◆ **What you will do**
(A) In the comment thread, swap "room" for "studio" in the passage starting with "So here's my" and going on through "also collect art.)", then write that passage out.
(B) Write the next part of the comment thread about the AR picture app, picking up right after its last sentence.

◆ **Text shown**
"""

So here's my business advice: make this a white-label app and try to license it to Gagosian et al.

Now for a massive feature suggestion, probably not possible with ARKit: I want to record a room, then arrange pictures in it "AR-style" when I am not in the room anymore.

Because it's much more common for me to be where the picture is, and wonder how it would look in my room, than to be in the room and have the picture not there. (I make and also collect art.)

huskyr|4 years ago

Thanks, worked very simple and fast. Great that you published this for free on the app store.

One small feature request: it would be useful to change between metric/imperial measurements. I don't live in the US and don't now how long an inch is.

hitmyapi|4 years ago

Thank you, happy it worked for you :) yup that's a great call, adding support for different units is in the works!

sci_prog|4 years ago

Is there a reason your minimum targeted iOS version is iOS 15? Are you using any APIs/features that are only available in the latest iOS?

2muchcoffeeman|4 years ago

Why are we trying to “-fy” everything?

CharlesW|4 years ago

The suffix "-ify" means "to become, or to make someone or something become, something". So if you make an app that allows a photo to become a virtual canvas, "Canvify" is short, unique name that's at least semi-self-descriptive.

DonHopkins|4 years ago

At least he didn't call it "Canvasr"! The missing-penultimate-e-suffix is so tird, not wird.

DonHopkins|4 years ago

Great job! My ultimate (and totally unrealistic) wish list:

Multitouch dragging and resizing and rotating and pushing and pulling images. Really cool if it works seamlessly with camera motion and rotation too. So you can correct the size and depth of misplaced pictures easily.

(The dragging gesture currently does, hurrya! Now "just" make the resizing and twisting and pulling and pushing gestures work that way by following camera motion too! Yes it's tricky code but it'll be worth it and satisfying.)

Bump the edges of dragging and resizing pictures up against the corners of the room. And when picture edges bump together they push each other around, with 2d physics (or use 3d physics with gravity oriented so the wall is a flat or graded floor). So you can't drag a picture into an orthogonal wall, or make pictures on the same wall overlap, and the wall corners and picture frames have more physicality, so you can easily align multiple images along a corner.

"""

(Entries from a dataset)
"""

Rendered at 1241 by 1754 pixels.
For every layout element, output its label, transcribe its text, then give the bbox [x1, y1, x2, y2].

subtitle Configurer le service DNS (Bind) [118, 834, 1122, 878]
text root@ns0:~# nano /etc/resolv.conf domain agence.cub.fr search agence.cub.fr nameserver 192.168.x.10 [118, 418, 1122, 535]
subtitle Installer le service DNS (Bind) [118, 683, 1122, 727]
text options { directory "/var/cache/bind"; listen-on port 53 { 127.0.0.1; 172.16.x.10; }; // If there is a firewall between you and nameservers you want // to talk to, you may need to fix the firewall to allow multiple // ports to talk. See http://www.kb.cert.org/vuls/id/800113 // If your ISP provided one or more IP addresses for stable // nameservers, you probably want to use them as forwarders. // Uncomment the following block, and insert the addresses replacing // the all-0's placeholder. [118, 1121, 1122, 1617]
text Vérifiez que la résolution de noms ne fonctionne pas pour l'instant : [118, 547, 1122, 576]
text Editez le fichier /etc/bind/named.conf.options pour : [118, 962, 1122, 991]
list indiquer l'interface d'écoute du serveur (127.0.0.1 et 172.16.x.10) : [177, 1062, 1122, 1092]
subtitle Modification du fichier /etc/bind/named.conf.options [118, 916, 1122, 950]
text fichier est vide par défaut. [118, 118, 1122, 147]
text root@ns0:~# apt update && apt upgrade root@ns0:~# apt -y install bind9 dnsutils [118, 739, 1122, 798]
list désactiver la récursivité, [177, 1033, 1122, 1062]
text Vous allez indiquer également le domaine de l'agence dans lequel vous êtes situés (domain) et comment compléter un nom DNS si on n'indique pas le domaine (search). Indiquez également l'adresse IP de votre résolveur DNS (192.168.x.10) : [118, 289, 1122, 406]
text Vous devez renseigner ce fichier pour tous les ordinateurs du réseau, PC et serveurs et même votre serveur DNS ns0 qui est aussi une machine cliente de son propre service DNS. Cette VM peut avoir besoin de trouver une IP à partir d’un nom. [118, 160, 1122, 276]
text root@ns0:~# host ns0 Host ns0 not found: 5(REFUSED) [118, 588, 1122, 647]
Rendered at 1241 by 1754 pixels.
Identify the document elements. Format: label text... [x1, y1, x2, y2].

"""

◆ **Written answers**
(A)
So here's my business advice: make this a white-label app and try to license it to Gagosian et al.

Now for a massive feature suggestion, probably not possible with ARKit: I want to record a studio, then arrange pictures in it "AR-style" when I am not in the studio anymore.

Because it's much more common for me to be where the picture is, and wonder how it would look in my studio, than to be in the studio and have the picture not there. (I make and also collect art.)

(B)
Scroll all the pictures on the wall at once by dragging the background like a virtual desktop that clips to the corners of the room.

Full depth 3d frames, that you can look around and see the back of.

Hinged frames that you can open this way or that to reveal a hidden safe (that you can open by twisting the dial to see what's inside) or window (that you can see through in parallax to another outdoor photo (or 3d scene with dancing characters) you've placed outside in the distance, like the a-ha "Take On Me" music video door AR demo).

https://www.youtube.com/watch?v=djV11Xbc914

https://techcrunch.com/2017/07/27/someone-made-the-take-on-m...

https://www.youtube.com/watch?v=gaEeRoBY8jY

Flat screen TVs for walls, big deep retro monitors for desktops, and big wooden Magnivox Color Television consoles with rounded screens for floors.

Sometimes the reception cuts out and you have to fiddle with the antenna to get the picture back. In-app purchase of a cable tv subscription to fix all your bad reception problems once and for all.

Simulating a backlighted screen solves the "uncanny gap" lighting problem by being emissive like a TV, instead of reflective like a painting. Well you still have to light the frame itself, but ARKit will tell you the light direction estimate, and it's ok if your frames have dark and shadowy edges and bright specular highlights, since it's not the actual picture you're trying to look at, just a frame.

Save and exchange scenes online!

Map (load and save over the net) your sets of pictures on one individual flat wall surface to other people's flat walls in different rooms, instead of trying to map between the entire 3d rooms, which probably won't match in size and shape.

So I could have one wall mapped back-and-forth with one person's wall, and another wall mapped back-and-forth with another person's wall.

Then stream live video in the pictures!

hitmyapi|4 years ago

Love the suggestions and imagination with what’s possible, I think a lot of that is achievable using the existing technologies. I can see the future of AR, instead of buying a TV and a separate Netflix/content subscription, the content subscription would come with the ability to project its channels directly onto the walls using AR!